Both Kemal Ataturk and Mahomed Ali Jinnah are accused of being authoritarian and autocratic. Kemal Ataturk was a military man and was ushering in a new form of government to an ancient people. Ataturk resorted measured repression and even military action against his dissidents. Meanwhile Jinnah is accused of being autocratic because he removed a provincial government using his constitutional powers as the Governor General. As Ardeshir Cowasjee described him “he professed top be a democrat but was in reality a benign dictator who harmed no one. He merely put his foot down when necessary”. The provincial government removed was a government that had been openly hostile to the centre and many Jinnah apologists claim that it was out practical necessity. Whatever the case, the interim constitution in force did allow Jinnah to take such an action.

Both Jinnah and Ataturk made the disastrous miscalculation of trying to impose a state language on their diverse people. Ataturk’s decision to impose Turkish and ban all other languages is seen by many as the basis for the Kurdish crisis which has continued since. Jinnah to his credit did not ban any regional language, but he made the fateful mistake of elevating the Urdu language, spoken only by migrants to Pakistan from India, as the state language of Pakistan. This despite his promise that regional languages would get the requisite provincial status. His announcement did not go down well with his Bengali followers who rejected his statement leading to the language controversy in Pakistan. Even though Bengali was later made a state language as well, this is cited as one of the causes of the later breakup of Pakistan in 1971. Turkey on the other hand held on to its Kurdish regions by coercion and military might.

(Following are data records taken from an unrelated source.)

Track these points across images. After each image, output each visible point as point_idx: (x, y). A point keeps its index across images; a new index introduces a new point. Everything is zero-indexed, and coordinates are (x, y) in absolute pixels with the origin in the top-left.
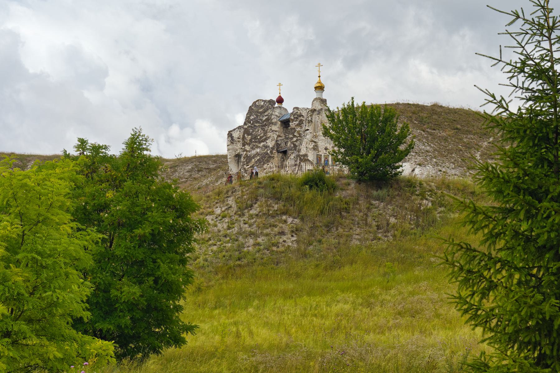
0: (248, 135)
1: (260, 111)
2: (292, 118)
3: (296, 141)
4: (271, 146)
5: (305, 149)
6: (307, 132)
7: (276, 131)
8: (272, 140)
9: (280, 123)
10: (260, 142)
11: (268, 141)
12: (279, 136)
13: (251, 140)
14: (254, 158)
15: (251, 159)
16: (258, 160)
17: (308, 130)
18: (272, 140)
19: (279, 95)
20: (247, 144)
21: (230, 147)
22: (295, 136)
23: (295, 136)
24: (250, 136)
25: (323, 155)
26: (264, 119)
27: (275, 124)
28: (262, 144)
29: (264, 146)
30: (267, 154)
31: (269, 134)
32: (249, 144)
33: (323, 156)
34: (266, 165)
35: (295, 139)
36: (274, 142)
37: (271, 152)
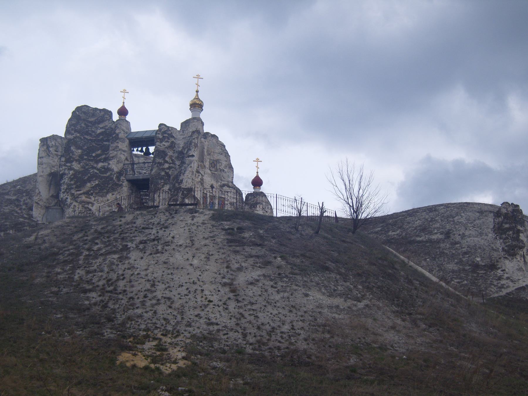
0: (78, 148)
1: (90, 120)
2: (160, 136)
3: (169, 168)
4: (116, 169)
5: (190, 181)
6: (191, 158)
7: (124, 151)
8: (118, 162)
9: (128, 141)
10: (97, 162)
11: (111, 162)
12: (127, 159)
13: (81, 156)
14: (90, 182)
15: (86, 183)
16: (97, 185)
17: (193, 156)
18: (118, 162)
19: (121, 105)
20: (76, 161)
21: (45, 160)
22: (167, 162)
23: (167, 162)
24: (80, 151)
25: (208, 194)
26: (99, 131)
27: (123, 141)
28: (100, 165)
29: (103, 167)
30: (112, 179)
31: (112, 153)
32: (79, 161)
33: (208, 196)
34: (110, 194)
35: (166, 166)
36: (121, 165)
37: (118, 178)
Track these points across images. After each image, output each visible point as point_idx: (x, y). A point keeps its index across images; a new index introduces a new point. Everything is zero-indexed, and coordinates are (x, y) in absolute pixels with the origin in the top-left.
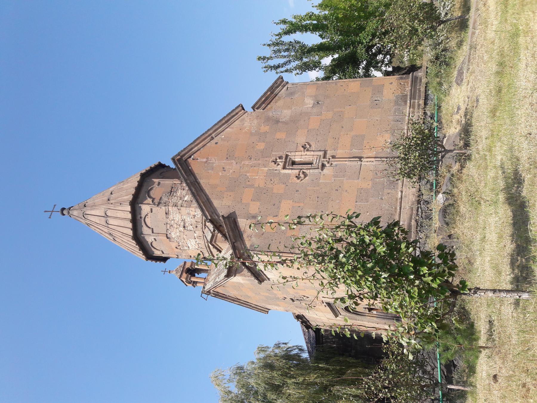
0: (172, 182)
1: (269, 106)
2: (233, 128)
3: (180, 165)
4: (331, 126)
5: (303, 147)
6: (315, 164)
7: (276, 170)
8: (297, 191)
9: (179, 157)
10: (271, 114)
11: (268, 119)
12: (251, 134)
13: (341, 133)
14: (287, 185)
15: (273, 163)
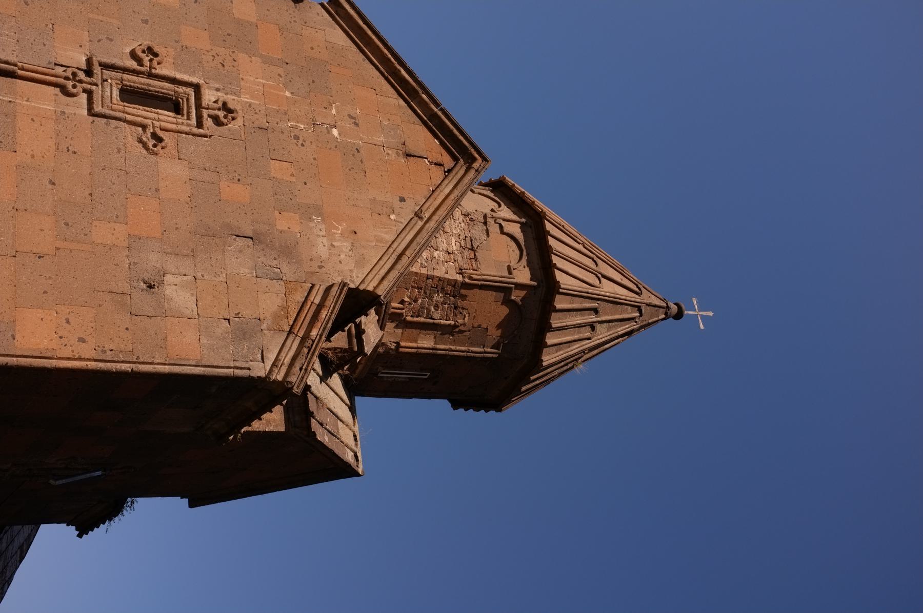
0: (484, 272)
1: (300, 297)
2: (380, 240)
3: (461, 142)
4: (90, 195)
5: (160, 140)
6: (114, 84)
7: (218, 90)
8: (146, 22)
9: (476, 165)
10: (285, 268)
11: (288, 251)
12: (318, 210)
13: (53, 164)
14: (177, 42)
15: (231, 106)
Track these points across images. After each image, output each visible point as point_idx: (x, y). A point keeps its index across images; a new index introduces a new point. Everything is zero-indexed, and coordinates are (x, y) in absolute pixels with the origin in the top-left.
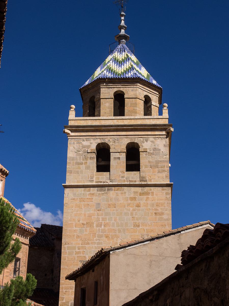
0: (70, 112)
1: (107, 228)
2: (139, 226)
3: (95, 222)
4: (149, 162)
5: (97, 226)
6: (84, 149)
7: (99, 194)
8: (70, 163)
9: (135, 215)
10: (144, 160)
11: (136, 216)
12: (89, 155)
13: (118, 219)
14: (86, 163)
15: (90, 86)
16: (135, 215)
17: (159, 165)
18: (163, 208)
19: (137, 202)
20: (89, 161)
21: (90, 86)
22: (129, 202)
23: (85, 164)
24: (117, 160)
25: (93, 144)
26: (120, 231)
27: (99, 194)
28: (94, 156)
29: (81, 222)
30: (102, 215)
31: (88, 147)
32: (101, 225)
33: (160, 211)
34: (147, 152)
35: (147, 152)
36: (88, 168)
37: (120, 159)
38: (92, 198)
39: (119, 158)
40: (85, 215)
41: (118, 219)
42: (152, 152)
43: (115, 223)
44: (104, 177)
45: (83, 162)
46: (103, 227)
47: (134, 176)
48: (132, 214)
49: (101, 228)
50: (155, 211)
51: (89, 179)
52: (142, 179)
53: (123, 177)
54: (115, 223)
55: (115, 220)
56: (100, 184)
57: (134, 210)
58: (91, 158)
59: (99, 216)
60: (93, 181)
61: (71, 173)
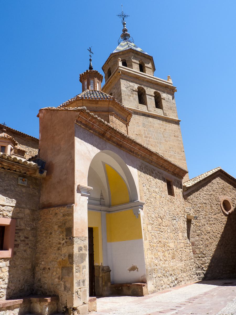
0: (119, 62)
1: (151, 140)
2: (167, 142)
3: (143, 135)
4: (167, 105)
5: (145, 137)
6: (131, 87)
7: (143, 117)
8: (123, 93)
9: (165, 135)
10: (164, 103)
11: (165, 136)
12: (134, 92)
13: (156, 135)
14: (133, 96)
15: (121, 53)
16: (165, 135)
17: (172, 108)
18: (178, 133)
19: (165, 127)
20: (134, 95)
21: (121, 53)
22: (161, 126)
23: (132, 97)
24: (151, 100)
25: (136, 86)
26: (158, 143)
27: (143, 117)
28: (137, 93)
29: (135, 133)
30: (147, 131)
31: (133, 87)
32: (147, 137)
33: (176, 135)
34: (165, 99)
35: (165, 99)
36: (135, 99)
37: (152, 99)
38: (140, 119)
39: (151, 99)
40: (137, 129)
41: (156, 135)
42: (167, 100)
43: (155, 137)
44: (142, 108)
45: (132, 95)
46: (148, 139)
47: (159, 112)
48: (163, 134)
49: (147, 139)
50: (174, 135)
51: (136, 107)
52: (165, 114)
53: (155, 111)
54: (155, 137)
55: (155, 136)
56: (142, 111)
57: (164, 132)
58: (135, 94)
59: (145, 131)
60: (139, 108)
61: (125, 100)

Ataturk and Jinnah are highly revered as the founding fathers of their states. In Turkey it is punishable under law to insult the memory of Ataturk. In Pakistan, Jinnah enjoys the iconic state-defined status of “Quaid-e-Azam” or great leader and is generally viewed as above reproach. Both Turkey and Pakistan, staunch cold war allies of the United States, have gone through extended periods of military rule but also dysfunctional but vibrant democracies. Today both these states are emerging as functional democratic states but they have much to learn from the legacy of their founding fathers. Turkey must honor Ataturk’s strong commitment to secularism but must make a break with Ataturk’s strong anti-religion stance and coercive policies with regard to language etc. Pakistan has developed a consensus that allows for some role of Islam in state and constitution. Nonetheless it must honor Jinnah’s commitment to all citizens of Pakistan that Pakistan would not discriminate against its minorities on the basis of religion and that Pakistan would be a state based on rule of law. It must also seek its inspiration for parliamentary democracy from Jinnah’s long career as a parliamentarian in British India- where he made a very solid contribution to both the laws of India and Pakistan, instead of taking his role as the first Governor General of Pakistan in exclusion or his pronouncements on the language issue.
 
unlike kemal , who got to govern independent turkey for a considerable period of time , jinnah never got the chance to rule his nation ,as death took him away.

it would have been interesting to see if he could have been able to prevent the rise of fundamentalism in pakistan.